Monadnock Ledger-Transcript
Published: 12/28/2021 8:03:42 AM
Modified: 12/28/2021 8:03:14 AM
Peterborough became the target of a phishing scam, accidentally transferring $2.3 million to internet scammers.
The scam, which was announced in August, consisted of criminals forging emails to disguise themselves as employees of ConVal and Beck & Bellucci before rerouting payments from the town intended for these organizations.
“It was a really horrible day,” Town Administrator Nicole MacStay previously said of the day she learned of the missing money. “And then it was actually multiple horrible days.”
Although the scam was revealed to residents in August, the first time town officials became concerned was on July 26, when the ConVal district informed them that they had not received their payment of $1.2 million.

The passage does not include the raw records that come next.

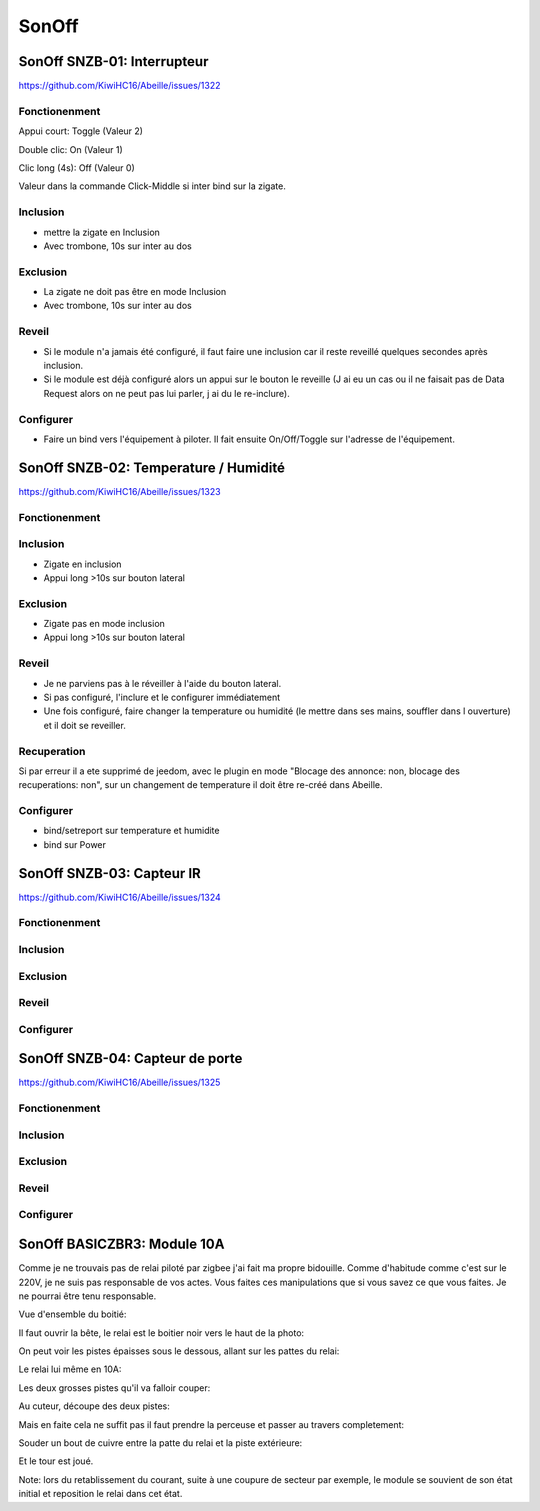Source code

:######
SonOff
######

SonOff SNZB-01: Interrupteur
----------------------------

https://github.com/KiwiHC16/Abeille/issues/1322

Fonctionenment
^^^^^^^^^^^^^^

Appui court: Toggle (Valeur 2)

Double clic: On (Valeur 1)

Clic long (4s): Off (Valeur 0)

Valeur dans la commande Click-Middle si inter bind sur la zigate.

Inclusion
^^^^^^^^^

- mettre la zigate en Inclusion
- Avec trombone, 10s sur inter au dos

Exclusion
^^^^^^^^^

- La zigate ne doit pas être en mode Inclusion
- Avec trombone, 10s sur inter au dos

Reveil
^^^^^^

- Si le module n'a jamais été configuré, il faut faire une inclusion car il reste reveillé quelques secondes après inclusion.
- Si le module est déjà configuré alors  un appui sur le bouton le reveille (J ai eu un cas ou il ne faisait pas de Data Request alors on ne peut pas lui parler, j ai du le re-inclure).

Configurer
^^^^^^^^^^

- Faire un bind vers l'équipement à piloter. Il fait ensuite On/Off/Toggle sur l'adresse de l'équipement.


SonOff SNZB-02: Temperature / Humidité
--------------------------------------

https://github.com/KiwiHC16/Abeille/issues/1323

Fonctionenment
^^^^^^^^^^^^^^

Inclusion
^^^^^^^^^

- Zigate en inclusion
- Appui long >10s sur bouton lateral

Exclusion
^^^^^^^^^

- Zigate pas en mode inclusion
- Appui long >10s sur bouton lateral

Reveil
^^^^^^

- Je ne parviens pas à le réveiller à l'aide du bouton lateral.
- Si pas configuré, l'inclure et le configurer immédiatement
- Une fois configuré, faire changer la temperature ou humidité (le mettre dans ses mains, souffler dans l ouverture) et il doit se reveiller.

Recuperation
^^^^^^^^^^^^

Si par erreur il a ete supprimé de jeedom, avec le plugin en mode "Blocage des annonce: non, blocage des recuperations: non", sur un changement de temperature il doit être re-créé dans Abeille.

Configurer
^^^^^^^^^^

- bind/setreport sur temperature et humidite
- bind sur Power


SonOff SNZB-03: Capteur IR
--------------------------

https://github.com/KiwiHC16/Abeille/issues/1324

Fonctionenment
^^^^^^^^^^^^^^

Inclusion
^^^^^^^^^

Exclusion
^^^^^^^^^

Reveil
^^^^^^

Configurer
^^^^^^^^^^


SonOff SNZB-04: Capteur de porte
--------------------------------

https://github.com/KiwiHC16/Abeille/issues/1325

Fonctionenment
^^^^^^^^^^^^^^

Inclusion
^^^^^^^^^

Exclusion
^^^^^^^^^

Reveil
^^^^^^

Configurer
^^^^^^^^^^

SonOff BASICZBR3: Module 10A
----------------------------

Comme je ne trouvais pas de relai piloté par zigbee j'ai fait ma propre bidouille. Comme d'habitude comme c'est sur le 220V, je ne suis pas responsable de vos actes. Vous faites ces manipulations que si vous savez ce que vous faites. Je ne pourrai être tenu responsable.

Vue d'ensemble du boitié:

.. image:: images/IMG_2369.jpg

Il faut ouvrir la bête, le relai est le boitier noir vers le haut de la photo: 

.. image:: images/IMG_2370.jpg

On peut voir les pistes épaisses sous le dessous, allant sur les pattes du relai:

.. image:: images/IMG_2371.jpg

Le relai lui même en 10A:

.. image:: images/IMG_2372.jpg

Les deux grosses pistes qu'il va falloir couper:

.. image:: images/IMG_2373.jpg

Au cuteur, découpe des deux pistes:

.. image:: images/IMG_2375.jpg

Mais en faite cela ne suffit pas il faut prendre la perceuse et passer au travers completement:

.. image:: images/IMG_2376.jpg

Souder un bout de cuivre entre la patte du relai et la piste extérieure:

.. image:: images/IMG_2377.jpg

Et le tour est joué.

Note: lors du retablissement du courant, suite à une coupure de secteur par exemple, le module se souvient de son état initial et reposition le relai dans cet état.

The other misdirected transfers occurred on July 9 and Aug. 13, both intended for the contractor Beck & Bellucci and consisting of $528,513 and $585,237 respectively.
In hindsight, the scam began much earlier, with a series of fraudulent emails sent to town officials in the spring posing as outside organizations. Many of the forged emails, MacStay later said, were not from either of the two organizations whose payments ended up being stolen. The emails themselves contained misspellings and other errors that could have been flagged.
The scammers got town employees to change vendor payment routing information so they could get the money, then converted the stolen funds to cryptocurrency to keep the transactions from being reversed. Afterward, MacStay stated that town policy calls for employees to verify those changes with vendors, but such verifications were never made.
Two town employees left in the wake of the scam. Shannon Kelley resigned in September from her position as accountant for the town, a position responsible for electronic fund transactions. Finance Director Leo Smith retired on the last day of August after announcing his intention to do so earlier in the year.
MacStay repeatedly stated that no staff were believed to be criminally involved in the transfers, and that personnel issues were private.
Ultimately, the U.S. Secret Service recovered $594,000 working closely with People’s Bank and HSBC Bank. In early November, they recovered an additional $3,500.
In late September, the Select Board voted to overspend the town budget for the year by the remaining $1.7 million, dipping into the town’s unrestricted fund balance which stood at the time at $3 million.
“I am sorry,” Select Board member William Kennedy said at the time. “I am really sorry that we’re in this situation. It is a horrible situation. And, frankly, I am angry as well. I’m angry at the perpetrators of this scheme.”
The town paid the balance of what was owed to Beck & Bellucci and worked out an arrangement with ConVal to pay an additional $125,000 each month from October to December, an arrangement completed in mid-December.
After months of back and forth with Primex (the New Hampshire Public Risk Management Exchange) the town’s insurer, MacStay stated that $125,000 of the scam would be covered. Additionally, Primex covered the expenses related to work done by ATOM Group, a cybersecurity firm that handled parts of the investigation along with the Secret Service.
These funds and that of the unrestricted fund balance are intended for “regular business,” according to MacStay, who added that in addition to regular business, the town will try to be careful with spending in an attempt to rebuild the unrestricted fund balance.
In December, MacStay said that the aftermath of the scam was more or less concluded.
“I don’t think there’s going to be a whole lot else after this,” she said. “Now we’re just back to pretty much regular business.”